Réglée comme une horloge à coucou, Wundt est toujours debout à huit heures, l'heure à laquelle la pâtée lui est servie depuis toute petite. Les matins où je n'étais pas pressé de me lever, elle venait pétrir sur mon visage avec son unique patte antérieure. Aujourd'hui, elle se contente de s'asseoir à côté du lit et de me fixer de son œil doré, l'air de dire lève ton gros cul et file moi à bouffer》.

— J'arrive, grosse vache.

La barrique à trois pattes ronronne en se dirigeant gaiement vers la cuisine.

Levé, et vêtu d'un vieux t-shirt informe et d'un short décoloré, je rejoins la cuisine ouverte sur le séjour lui-même ouvert sur la chambre. C'est l'inconvénient de vivre dans un studio.

Face à la fenêtre, j'entends tous les bruits de l'extérieur. Les voitures qui klaxonnent, les motos qui vrombissent, les pigeons qui roucoulent sur les toits, Mme Alvarèz qui crie sur un voisin qui a piétiné son sol mouillé. Les douces mélodies d'une vie en plein centre-ville.

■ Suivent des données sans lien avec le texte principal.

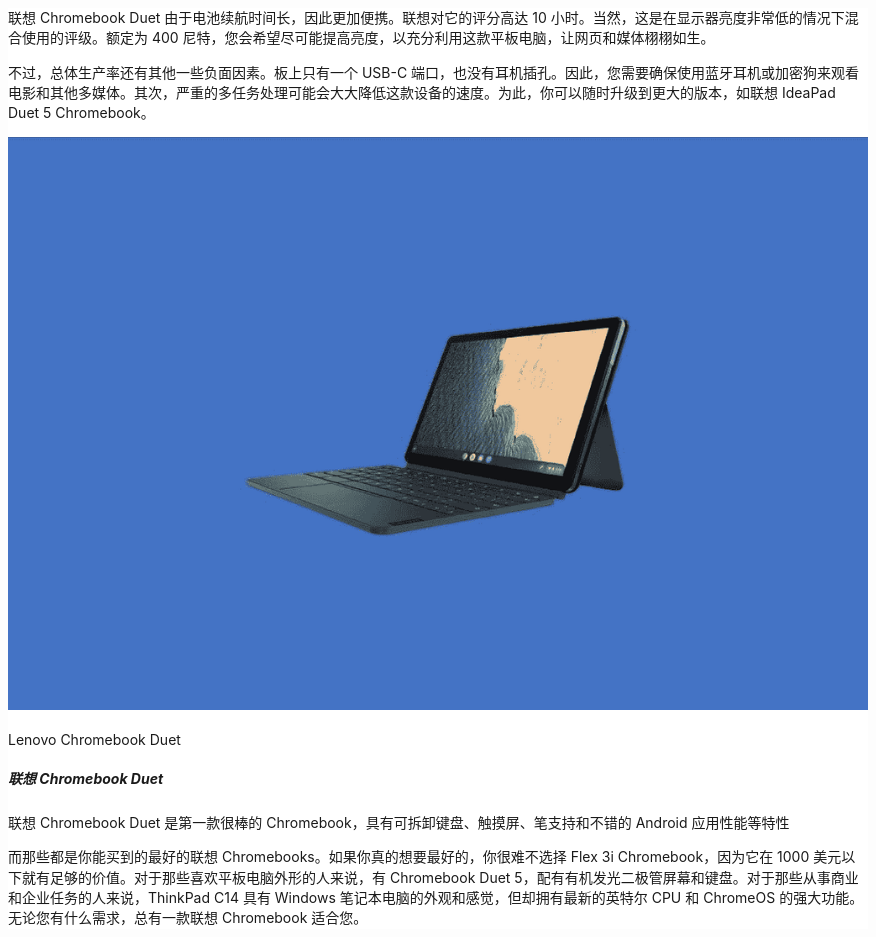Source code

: 联想 Chromebook Duet 由于电池续航时间长，因此更加便携。联想对它的评分高达 10 小时。当然，这是在显示器亮度非常低的情况下混合使用的评级。额定为 400 尼特，您会希望尽可能提高亮度，以充分利用这款平板电脑，让网页和媒体栩栩如生。

不过，总体生产率还有其他一些负面因素。板上只有一个 USB-C 端口，也没有耳机插孔。因此，您需要确保使用蓝牙耳机或加密狗来观看电影和其他多媒体。其次，严重的多任务处理可能会大大降低这款设备的速度。为此，你可以随时升级到更大的版本，如联想 IdeaPad Duet 5 Chromebook。

 <picture>![The Lenovo IdeaPad Duet 5 is one of the best detachable Chromebooks you can buy today thanks to the amazing OLED display](img/eb26d8e3351fc978727c2a832f1ef3e6.png)</picture> 

Lenovo Chromebook Duet

##### 联想 Chromebook Duet

联想 Chromebook Duet 是第一款很棒的 Chromebook，具有可拆卸键盘、触摸屏、笔支持和不错的 Android 应用性能等特性

而那些都是你能买到的最好的联想 Chromebooks。如果你真的想要最好的，你很难不选择 Flex 3i Chromebook，因为它在 1000 美元以下就有足够的价值。对于那些喜欢平板电脑外形的人来说，有 Chromebook Duet 5，配有有机发光二极管屏幕和键盘。对于那些从事商业和企业任务的人来说，ThinkPad C14 具有 Windows 笔记本电脑的外观和感觉，但却拥有最新的英特尔 CPU 和 ChromeOS 的强大功能。无论您有什么需求，总有一款联想 Chromebook 适合您。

Habitué à faire preuve d'une grande concentration, je fixe mon attention sur ma tâche présente, qui consiste à déposer délicatement le contenu d'un sachet saveur saumon dans une gamelle sans éclabousser tout le plan de travail. Une fois ma mission accomplie, je n'ai plus qu'à écouter les sons répétitifs d'une langue de chat qui dévore son repas. Ça, c'est ce qu'il se passe normalement tous les jours. Sauf qu'aujourd'hui, quelqu'un semble bien décider à détruire ma porte en toquant dessus comme un forcené.

C'est remonté à bloc que j'ouvre la porte d'entrée, prêt à envoyer bouler un démarcheur ou un témoin de Jéhovah. À ma grande surprise, je ne tombe ni sur un vendeur ni sur un croyant, mais sur un fantôme du passé habillé d'une combinaison de moto avec un casque sous le bras.

— Raphaël, j'ai un taff à te proposer.